(Design files in text formats)

Start of Block

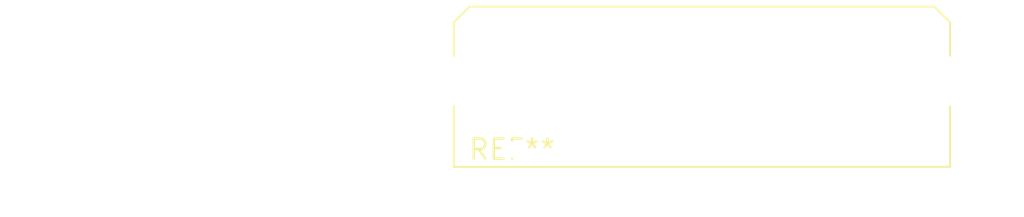
<source format=kicad_pcb>
(kicad_pcb (version 20240108) (generator pcbnew)

  (general
    (thickness 1.6)
  )

  (paper "A4")
  (layers
    (0 "F.Cu" signal)
    (31 "B.Cu" signal)
    (32 "B.Adhes" user "B.Adhesive")
    (33 "F.Adhes" user "F.Adhesive")
    (34 "B.Paste" user)
    (35 "F.Paste" user)
    (36 "B.SilkS" user "B.Silkscreen")
    (37 "F.SilkS" user "F.Silkscreen")
    (38 "B.Mask" user)
    (39 "F.Mask" user)
    (40 "Dwgs.User" user "User.Drawings")
    (41 "Cmts.User" user "User.Comments")
    (42 "Eco1.User" user "User.Eco1")
    (43 "Eco2.User" user "User.Eco2")
    (44 "Edge.Cuts" user)
    (45 "Margin" user)
    (46 "B.CrtYd" user "B.Courtyard")
    (47 "F.CrtYd" user "F.Courtyard")
    (48 "B.Fab" user)
    (49 "F.Fab" user)
    (50 "User.1" user)
    (51 "User.2" user)
    (52 "User.3" user)
    (53 "User.4" user)
    (54 "User.5" user)
    (55 "User.6" user)
    (56 "User.7" user)
    (57 "User.8" user)
    (58 "User.9" user)
  )

  (setup
    (pad_to_mask_clearance 0)
    (pcbplotparams
      (layerselection 0x00010fc_ffffffff)
      (plot_on_all_layers_selection 0x0000000_00000000)
      (disableapertmacros false)
      (usegerberextensions false)
      (usegerberattributes false)
      (usegerberadvancedattributes false)
      (creategerberjobfile false)
      (dashed_line_dash_ratio 12.000000)
      (dashed_line_gap_ratio 3.000000)
      (svgprecision 4)
      (plotframeref false)
      (viasonmask false)
      (mode 1)
      (useauxorigin false)
      (hpglpennumber 1)
      (hpglpenspeed 20)
      (hpglpendiameter 15.000000)
      (dxfpolygonmode false)
      (dxfimperialunits false)
      (dxfusepcbnewfont false)
      (psnegative false)
      (psa4output false)
      (plotreference false)
      (plotvalue false)
      (plotinvisibletext false)
      (sketchpadsonfab false)
      (subtractmaskfromsilk false)
      (outputformat 1)
      (mirror false)
      (drillshape 1)
      (scaleselection 1)
      (outputdirectory "")
    )
  )

  (net 0 "")

  (footprint "Molex_Micro-Fit_3.0_43045-1821_2x09-1MP_P3.00mm_Horizontal" (layer "F.Cu") (at 0 0))

)

</source>
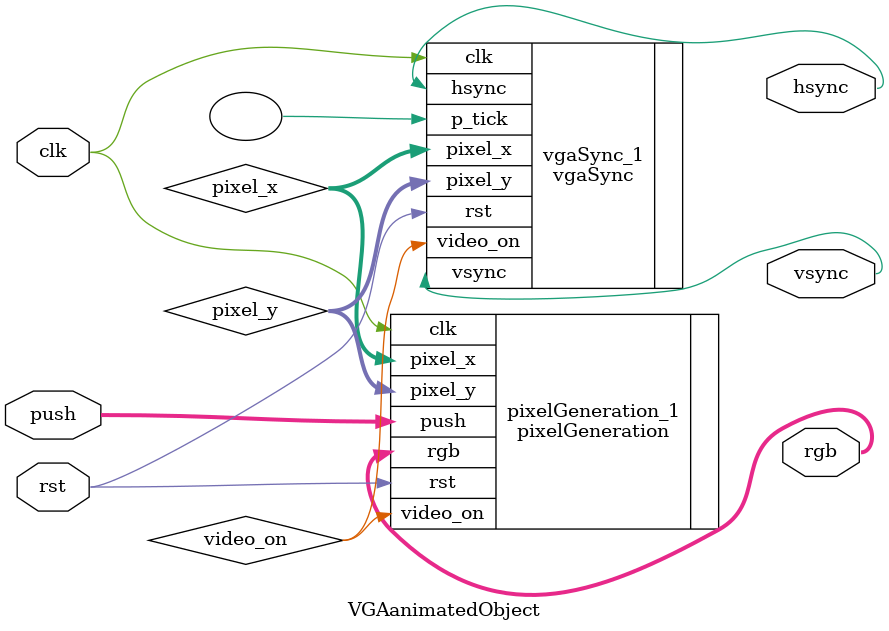
<source format=v>
`timescale 1ns / 1ps

module VGAanimatedObject(clk, rst, push, rgb, hsync, vsync);
input clk,rst;
input [3:0] push;
output [2:0] rgb;
output hsync, vsync;

wire [9:0] pixel_x, pixel_y;
wire video_on;

pixelGeneration pixelGeneration_1(.clk(clk), .rst(rst), .push(push), .pixel_x(pixel_x), .pixel_y(pixel_y), .video_on(video_on), .rgb(rgb));
vgaSync vgaSync_1(.clk(clk), .rst(rst), .hsync(hsync), .vsync(vsync), .video_on(video_on), .p_tick(), .pixel_x(pixel_x), .pixel_y(pixel_y));

endmodule

</source>
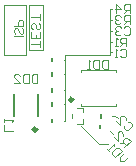
<source format=gbo>
G04*
G04 #@! TF.GenerationSoftware,Altium Limited,Altium Designer,20.0.10 (225)*
G04*
G04 Layer_Color=65535*
%FSLAX44Y44*%
%MOMM*%
G71*
G01*
G75*
%ADD14C,0.3000*%
%ADD15C,0.2000*%
%ADD41C,0.1000*%
%ADD42C,0.1200*%
D14*
X60333Y60896D02*
G03*
X60333Y60896I-1250J0D01*
G01*
X29997Y35536D02*
G03*
X29997Y35536I-1500J0D01*
G01*
D15*
X42927Y96223D02*
X42927Y93223D01*
Y81226D02*
Y84226D01*
X83427Y36772D02*
Y39772D01*
X42927Y55521D02*
X42927Y58521D01*
X42821Y70680D02*
X42821Y67680D01*
X42821Y41679D02*
X42821Y44679D01*
X83927Y45526D02*
X83927Y48526D01*
X10997Y47286D02*
Y65286D01*
X30997Y47286D02*
Y65286D01*
D41*
X2000Y140750D02*
X20750D01*
X2000Y98750D02*
Y140750D01*
Y98750D02*
X20750D01*
Y140750D01*
X35500Y103250D02*
Y140750D01*
X23000Y103250D02*
X35500D01*
X23000D02*
Y140750D01*
X35500D01*
X52914Y94750D02*
X54000D01*
X52914Y82500D02*
X54000D01*
X52912Y69146D02*
X53999D01*
X52914Y57250D02*
X54000D01*
X52912Y42948D02*
X53999D01*
X91500Y101065D02*
X93836D01*
X91500Y109750D02*
X93876D01*
X91496Y119332D02*
X93872D01*
X91500Y128750D02*
X93876D01*
X91500Y137750D02*
X93876D01*
X91500Y99000D02*
Y137750D01*
X54000Y99000D02*
X91500D01*
X54000Y43000D02*
Y99000D01*
X82975Y23000D02*
X90000D01*
X96500Y47000D02*
X98250Y45250D01*
X94000Y47000D02*
X96500D01*
X67200Y38775D02*
X82975Y23000D01*
X94500Y31750D02*
Y31750D01*
X92125Y34125D02*
X94500Y31750D01*
X67083Y55896D02*
X97083Y55896D01*
X67083Y85896D02*
X97083Y85896D01*
X67068Y55896D02*
X67083Y55896D01*
X67068Y55896D02*
Y57455D01*
X97068Y55896D02*
X97068Y57455D01*
X67097Y84338D02*
X67097Y85896D01*
X97097Y84338D02*
Y85896D01*
X69315Y40401D02*
Y44151D01*
X63565Y40401D02*
X69315Y40401D01*
X69316Y50151D02*
X69316Y53901D01*
X63565D02*
X69316D01*
X59815Y48651D02*
X59815Y45651D01*
D42*
X18198Y115200D02*
X10700D01*
X17127Y121770D02*
X17841Y121056D01*
X18198Y119985D01*
Y118556D01*
X17841Y117485D01*
X17127Y116771D01*
X16413D01*
X15699Y117128D01*
X15342Y117485D01*
X14985Y118199D01*
X14271Y120342D01*
X13914Y121056D01*
X13556Y121413D01*
X12842Y121770D01*
X11771D01*
X11057Y121056D01*
X10700Y119985D01*
Y118556D01*
X11057Y117485D01*
X11771Y116771D01*
X14271Y123448D02*
Y126662D01*
X14628Y127733D01*
X14985Y128090D01*
X15699Y128447D01*
X16770D01*
X17484Y128090D01*
X17841Y127733D01*
X18198Y126662D01*
Y123448D01*
X10700D01*
X32749Y105504D02*
Y110503D01*
Y108004D01*
X25251D01*
X32749Y118000D02*
Y113002D01*
X25251D01*
Y118000D01*
X29000Y113002D02*
Y115501D01*
X31499Y125498D02*
X32749Y124248D01*
Y121749D01*
X31499Y120500D01*
X30250D01*
X29000Y121749D01*
Y124248D01*
X27750Y125498D01*
X26501D01*
X25251Y124248D01*
Y121749D01*
X26501Y120500D01*
X32749Y127997D02*
Y132996D01*
Y130496D01*
X25251D01*
X107086Y12216D02*
X103552Y8681D01*
X100017D01*
X100017Y12216D01*
X103552Y15750D01*
X101784Y17517D02*
X96483Y12216D01*
X93832Y14866D01*
Y16634D01*
X97366Y20168D01*
X99134D01*
X101784Y17517D01*
X91181D02*
X89414Y19284D01*
X90298Y18401D01*
X95599Y23702D01*
Y21935D01*
X108498Y134001D02*
Y141499D01*
X104749D01*
X103500Y140249D01*
Y137750D01*
X104749Y136500D01*
X108498D01*
X105999D02*
X103500Y134001D01*
X97252D02*
Y141499D01*
X101000Y137750D01*
X96002D01*
X108498Y125001D02*
Y132499D01*
X104749D01*
X103500Y131249D01*
Y128750D01*
X104749Y127500D01*
X108498D01*
X105999D02*
X103500Y125001D01*
X101000Y131249D02*
X99751Y132499D01*
X97252D01*
X96002Y131249D01*
Y130000D01*
X97252Y128750D01*
X98501D01*
X97252D01*
X96002Y127500D01*
Y126251D01*
X97252Y125001D01*
X99751D01*
X101000Y126251D01*
X104017Y20681D02*
X109319Y25983D01*
X106668Y28634D01*
X104901D01*
X103134Y26866D01*
X103134Y25099D01*
X105784Y22448D01*
X104017Y24216D02*
X100483Y24216D01*
X95181Y29517D02*
X98716Y25983D01*
Y33052D01*
X99599Y33935D01*
X101366D01*
X103134Y32168D01*
Y30401D01*
X105748Y106001D02*
Y113499D01*
X102000D01*
X100750Y112249D01*
Y109750D01*
X102000Y108500D01*
X105748D01*
X103249D02*
X100750Y106001D01*
X98251D02*
X95752D01*
X97001D01*
Y113499D01*
X98251Y112249D01*
X9999Y34502D02*
X2501D01*
Y39500D01*
Y41999D02*
Y44498D01*
Y43249D01*
X9999D01*
X8749Y41999D01*
X30497Y82499D02*
Y75001D01*
X26748D01*
X25498Y76251D01*
Y81249D01*
X26748Y82499D01*
X30497D01*
X22999D02*
Y75001D01*
X19250D01*
X18001Y76251D01*
Y81249D01*
X19250Y82499D01*
X22999D01*
X10503Y75001D02*
X15502D01*
X10503Y80000D01*
Y81249D01*
X11753Y82499D01*
X14252D01*
X15502Y81249D01*
X90247Y94749D02*
Y87251D01*
X86498D01*
X85249Y88501D01*
Y93499D01*
X86498Y94749D01*
X90247D01*
X82750D02*
Y87251D01*
X79001D01*
X77751Y88501D01*
Y93499D01*
X79001Y94749D01*
X82750D01*
X75252Y87251D02*
X72753D01*
X74002D01*
Y94749D01*
X75252Y93499D01*
X103750Y121749D02*
X104999Y122999D01*
X107498D01*
X108748Y121749D01*
Y116751D01*
X107498Y115501D01*
X104999D01*
X103750Y116751D01*
X101250Y121749D02*
X100001Y122999D01*
X97502D01*
X96252Y121749D01*
Y120500D01*
X97502Y119250D01*
X98751D01*
X97502D01*
X96252Y118000D01*
Y116751D01*
X97502Y115501D01*
X100001D01*
X101250Y116751D01*
X106901Y41884D02*
X108668D01*
X110435Y40116D01*
Y38349D01*
X106901Y34815D01*
X105134D01*
X103366Y36582D01*
Y38349D01*
X97181Y42767D02*
X100716Y39233D01*
Y46302D01*
X101599Y47185D01*
X103366D01*
X105134Y45418D01*
Y43651D01*
X100702Y102932D02*
X101952Y104182D01*
X104451D01*
X105701Y102932D01*
Y97934D01*
X104451Y96684D01*
X101952D01*
X100702Y97934D01*
X98203Y96684D02*
X95704D01*
X96953D01*
Y104182D01*
X98203Y102932D01*
M02*

</source>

End of Block

Assignment: Across the entries, how many lines include the string "Adhes"? The answer should be only a number.

Finished task: 2